Tobacco control was one of the most successful life-changing reforms of the last Labour Government. The ban on smoking in enclosed public places and other measures encouraged more than two million people to quit and thus saved thousands of lives and millions in treatment on the National Health Service.
A effort by a Tory backbencher David Nuttall to repeal the ban was soundly defeated in the House of Commons. He argued for allowing pub and club owners to determine whether smoking would be allowed on their premises. This was the position adopted by Labour in 2005. Subsequently, though, we went beyond that – to popular acclaim.

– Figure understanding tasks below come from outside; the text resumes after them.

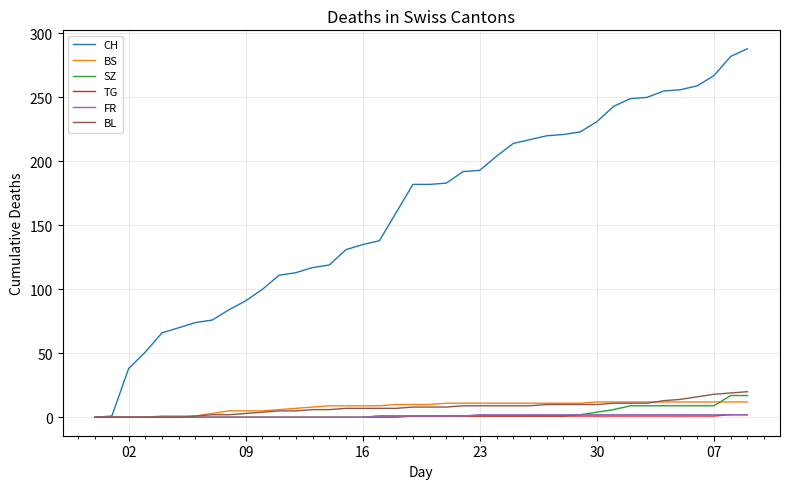

Which series has the widest spread of values?

CH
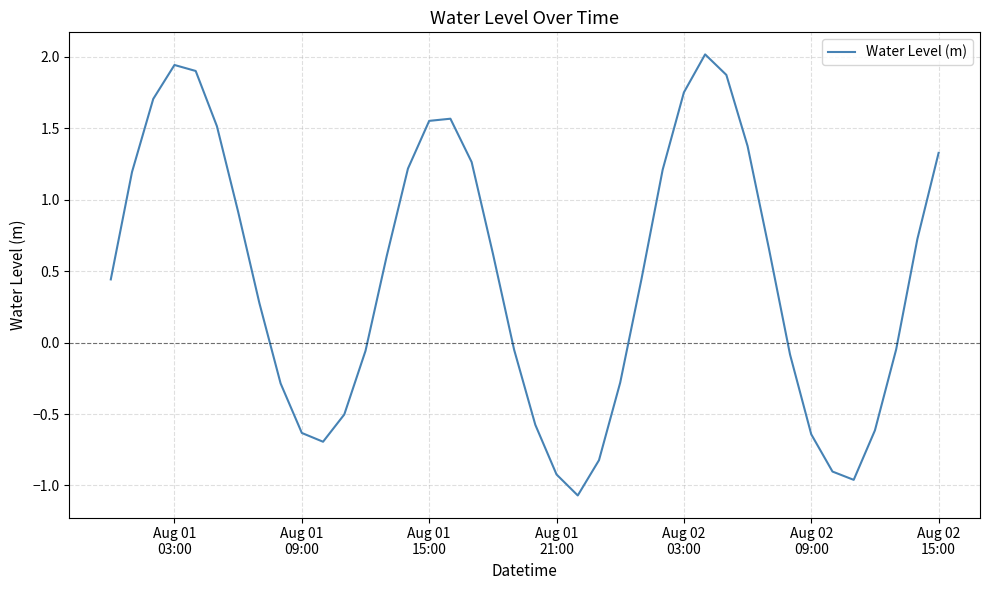

What is the difference between the maximum and minimum values?

3.1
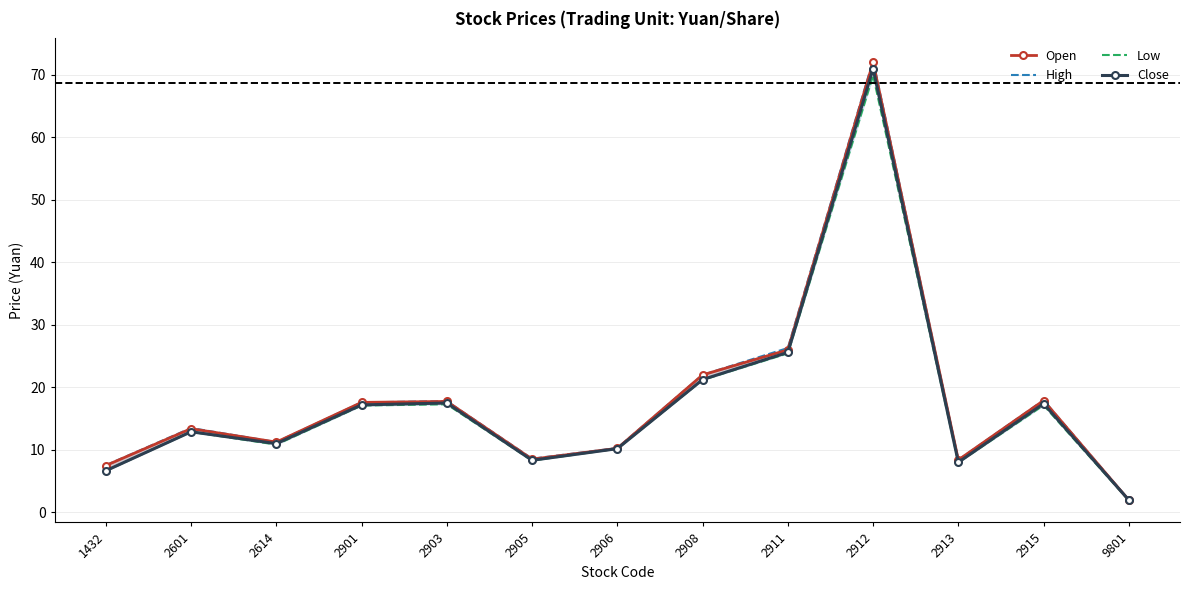

At which label is High closest to 37?

2911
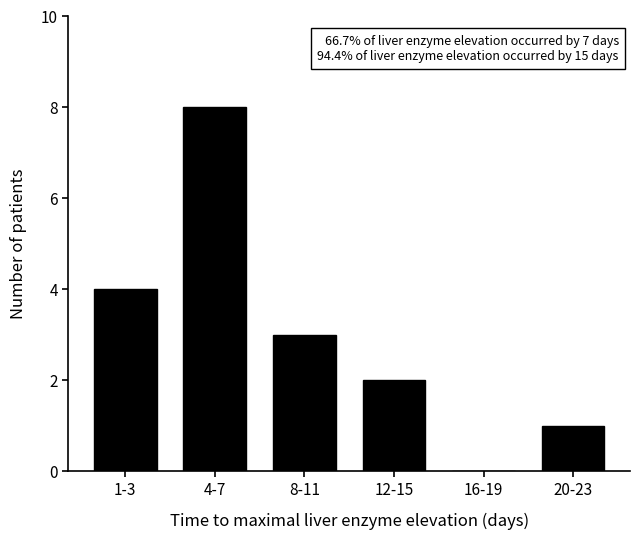

Reading left to right, extract all data points from this chart.

1-3=4	4-7=8	8-11=3	12-15=2	16-19=0	20-23=1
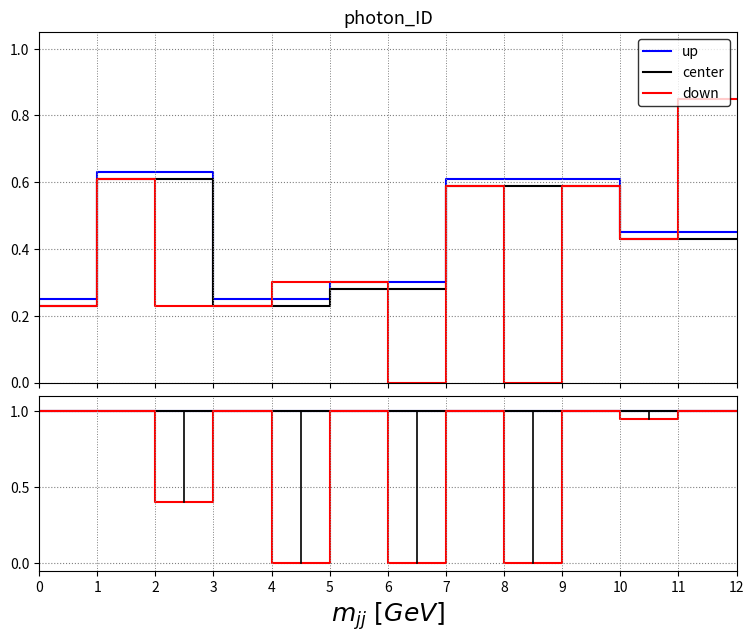

True or false: up and center intersect in this chart.

False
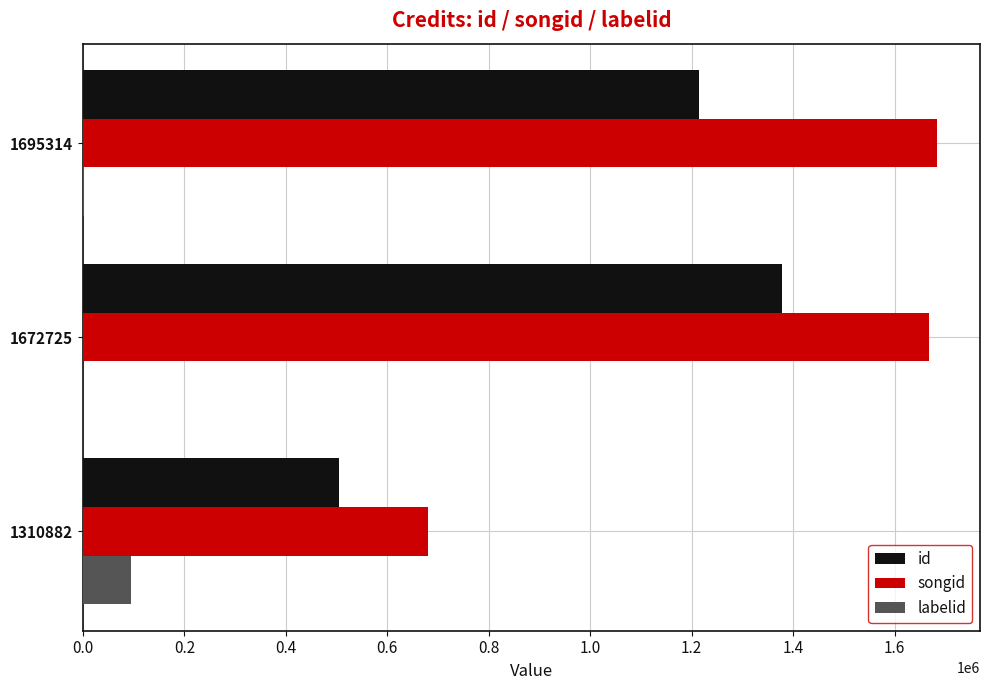

How many categories are shown in the chart?

3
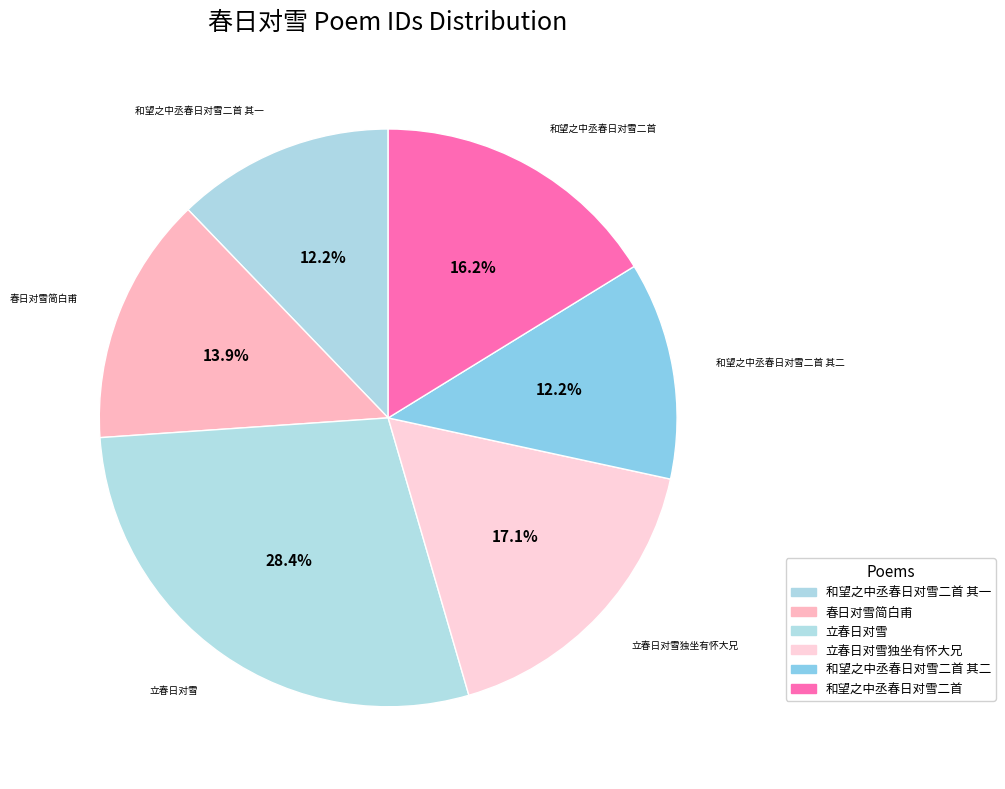

How many segments does this pie chart have?

6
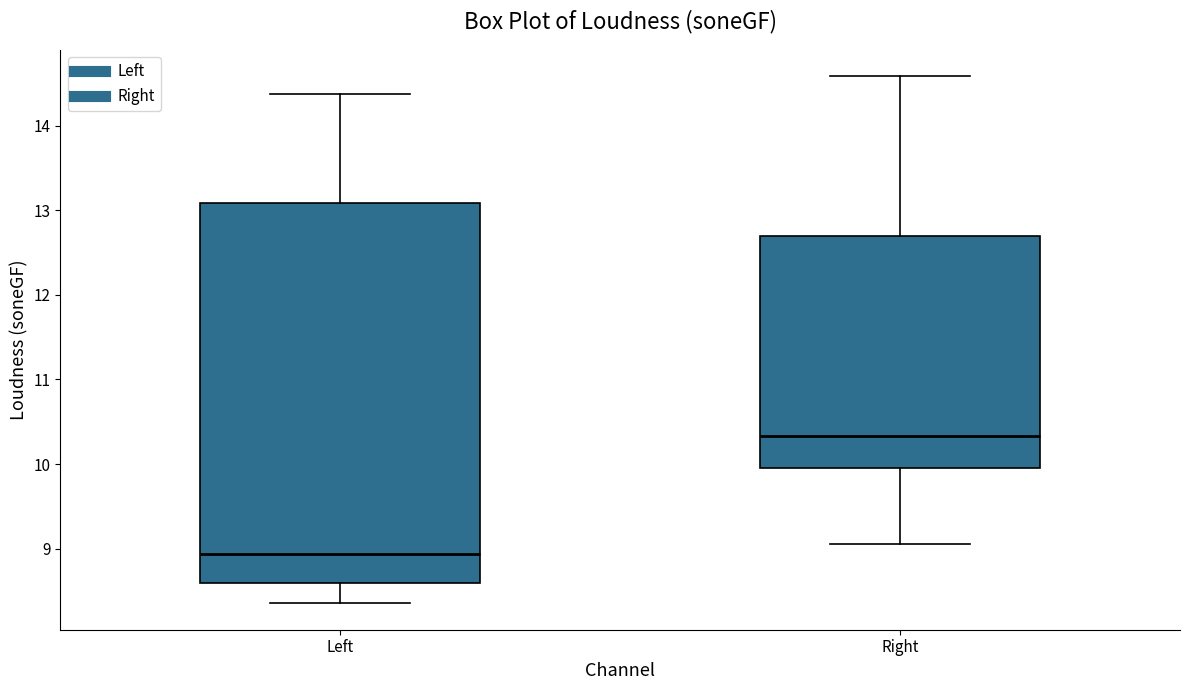

Reading left to right, read every box against the y-axis: the position of its median line, the range the box covers, and the ends of its whiskers. The values are not printed on the chart, so give them approximately, as read against the axis.

Left: median 8.9, box 8.6 to 13.1, whiskers 8.4 to 14.4
Right: median 10.3, box 10.0 to 12.7, whiskers 9.1 to 14.6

Even the Conservative-Liberal Democrat Government has announced that there will be no review of the smoking ban. Tackling second-hand smoke is now an established feature of life across Europe and is increasingly being adopted internationally.
We should go further. People have the right to their vices, but they don’t have the right to inflict them on others. Many will remember the literally smoke-filled rooms at political meetings and the tobacco fog at public events.
We should now embrace a ban on smoking in cars which carry children. For many children, their first encounter with tobacco is when their parents or other adults take them out for a weekend drive or on a long car journey.
Dame Helena Shovelton of the British Lung Foundation rightly says that “Smoking just one cigarette, even with the car window open, creates a greater concentration of second-hand smoke than a whole evening’s smoking in a pub or a bar. A ban on smoking in the car with children would prevent some of the 22,000 new cases each year of asthma, caused as a direct result of passive smoking.” This measure commands widespread support. For instance, a survey of 1,000 mumsnet.com users showed 86 per cent in favour and almost the same number of smoking parents in accord.
But the current ban and any extension is only one part of the strategy to encourage people to give up smoking and reduce the cost in human lives and wasted NHS resources. The All-Party Parliamentary Group on Smoking and Health, of which I am a member, launched an inquiry to look hard and long at the effectiveness and economics of tobacco control.
We concluded that efforts to cut smoking and reduce tobacco smuggling have been highly effective, with a return on investment of nearly10 times their annual cost. Slashing these budgets will boost tobacco smuggling and mean massive losses to taxpayers.
Cutting this investment would mean net losses not gains to the Exchequer. The cost of these measures is less than £300 million a year, while the net annual revenue benefit from this investment is £1.7 billion – plus increased tax revenues resulting from a reduction in tobacco smuggling, which bring in a further £1.2 billion a year. Some are also seeking to roll back plans to stop the sale of tobacco from vending machines, as well as the prohibition on the display of tobacco. These last two measures were agreed in the last Parliament and aim to choke off the supply of young recruits to the tobacco habit.
The notion that scrapping these two measures would be a retrograde step has been endorsed by our cross-party group. The Government is being lobbied hard by tobacco control groups, on the one hand, and tobacco manufacturers and retailers, on the other. Ministers will make a decision on these measures in the forthcoming white paper on health.
Those who believe that the strategy of “denormalising” tobacco has already paid handsome dividends should keep up the pressure on the Government to maintain this vital strategy.
Smoking remains the single biggest cause of preventable premature illness and death in this country. If the Government wants to avoid storing up health problems for the future, a little investment into preventing the young in our “Big Society” from falling into the clutches of tobacco peddlers would not go amiss.
Such measures should be at the heart of the new public health service and public health strategy.